Let’s start with the basic eight-foot sheet of drywall. Most drywall contractors apply drywall horizontally however I have seen some contractors working with metal stud framing install 10 foot sheets of drywall vertically.
The reasons for installing the 10 foot sheets of drywall up and down or vertically in this situation are quite simple. There is no structural strength required in these walls because they are simply partitions dividing rooms and usually the drywall only needs to be finished up to 9 feet. This is the only time I have seen drywall ran vertically.
In a wood framed house the drywall actually adds a little sheer value to the home itself.
The manufacturer suggests installing eight-foot sheets of drywall horizontally. The horizontal application of drywall means installing the 4 foot side of the Drywall Quote up and down and the eight-foot side of the drywall side to side.
What is the reason for installing the 4 x 8 sheets horizontally?
When it comes to finishing the drywall the 4 foot seams that run up and down or vertical will not be as noticeable as a seam running up and down the entire wall.

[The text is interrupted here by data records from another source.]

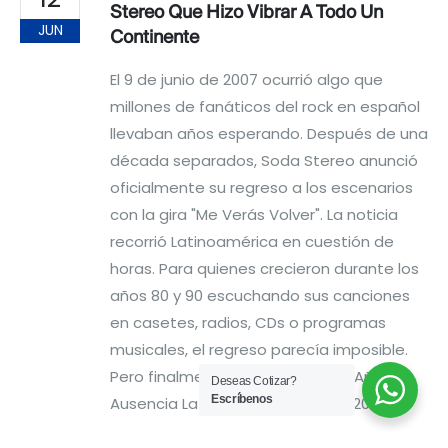
Stereo Que Hizo Vibrar A Todo Un
JUN
Continente
El 9 de junio de 2007 ocurrió algo que
millones de fanáticos del rock en español
llevaban años esperando. Después de una
década separados, Soda Stereo anunció
oficialmente su regreso a los escenarios
con la gira "Me Verás Volver". La noticia
recorrió Latinoamérica en cuestión de
horas. Para quienes crecieron durante los
años 80 y 90 escuchando sus canciones
en casetes, radios, CDs o programas
musicales, el regreso parecía imposible.
Pero finalmente sucedió. 🎸 Diez Años De
Deseas Cotizar?
Escríbenos
Ausencia La historia comenzó el 20 de...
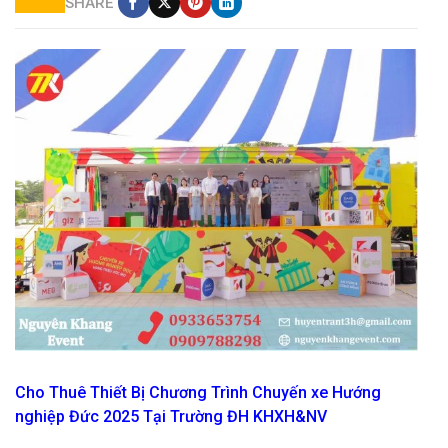
SHARE
cho thuê thiết bị chương trình chuyến xe hướng nghiệp 2025
Cho Thuê Thiết Bị Chương Trình Chuyến xe Hướng
nghiệp Đức 2025 Tại Trường ĐH KHXH&NV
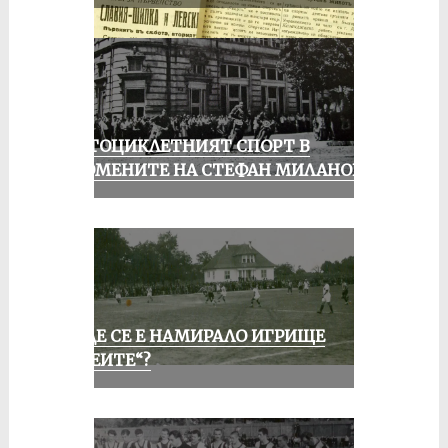
МОТОЦИКЛЕТНИЯТ СПОРТ В
СПОМЕНИТЕ НА СТЕФАН МИЛАНОВ
КЪДЕ СЕ Е НАМИРАЛО ИГРИЩЕ
„АЛЕИТЕ“?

If you haven’t read one of my last articles on eye level window setting then let me give you a brief eye level education.

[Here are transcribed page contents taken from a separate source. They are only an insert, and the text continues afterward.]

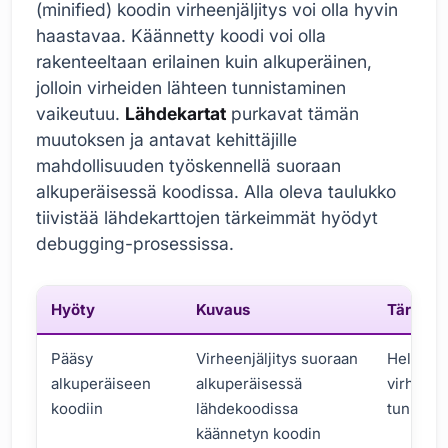
(minified) koodin virheenjäljitys voi olla hyvin
haastavaa. Käännetty koodi voi olla
rakenteeltaan erilainen kuin alkuperäinen,
jolloin virheiden lähteen tunnistaminen
vaikeutuu.
Lähdekartat
purkavat tämän
muutoksen ja antavat kehittäjille
mahdollisuuden työskennellä suoraan
alkuperäisessä koodissa. Alla oleva taulukko
tiivistää lähdekarttojen tärkeimmät hyödyt
debugging-prosessissa.
Hyöty
Kuvaus
Tärkeys
Pääsy
Virheenjäljitys suoraan
Helpotta
alkuperäiseen
alkuperäisessä
virheide
koodiin
lähdekoodissa
tunnista
käännetyn koodin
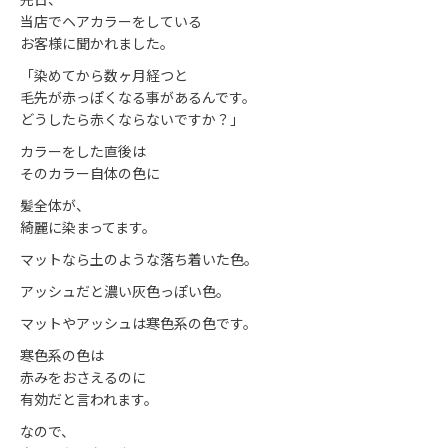
当店でヘアカラーをしている
お客様に聞かれました。
「染めてから数ヶ月経つと
毛先が赤っぽくなる事があるんです。
どうしたら赤くならないですか？」
カラーをした直後は
そのカラー自体の色に
髪全体が、
綺麗に染まってます。
マットなら土のような落ち着いた色。
アッシュだと濃い灰色っぽい色。
マットやアッシュは寒色系の色です。
寒色系の色は
赤みをおさえるのに
有効だと言われます。
なので、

A person 5’8″ in height will be more apt to notice things between 4’6″ off the ground and 6’6″ off the ground. If we ran the drywall vertical there is a good chance the eyes would be able to pick up any finishing flaws in the drywall. Running the drywall horizontally will just put us a little out of range from the lower eye level of 4 foot six with our finish.
Another reason for installing the drywall horizontally is there is a good chance your eyes would be able to pick up four foot lines in the wall going from floor to ceiling quite easily. On older homes you will see lines in the ceilings about every 24 inches. This is because the plaster or drywall ceilings is starting to sag in between the ceiling joist.
These lines are difficult to do anything about once the drywall is finished. The only alternative you would have is to remove the ceiling and re-drywall and finish it.
Drywall ran vertically will tend to crack easier than staggered drywall ran horizontally. The four foot section of drywall is stronger than the 8 foot section. If you stagger your drywall breaks every four feet this will increase the strength of your wall as well.
Try not to break the drywall at any door openings. The door openings seem to crack easily from the corners working their way towards the ceiling. Let the drywall run over the doorway and then cut the doorway out leaving the rough door opening during wallboard installation.
If you have ever seen a house that was drywalled by a professional crew the waste is unbelievable. The reason for this is simply that the drywall contractor does not want to come back and patch cracks in the walls three or four years after he is done. It can be quite labor intensive installing scrap pieces of drywall versus using larger sheets to cover the same area.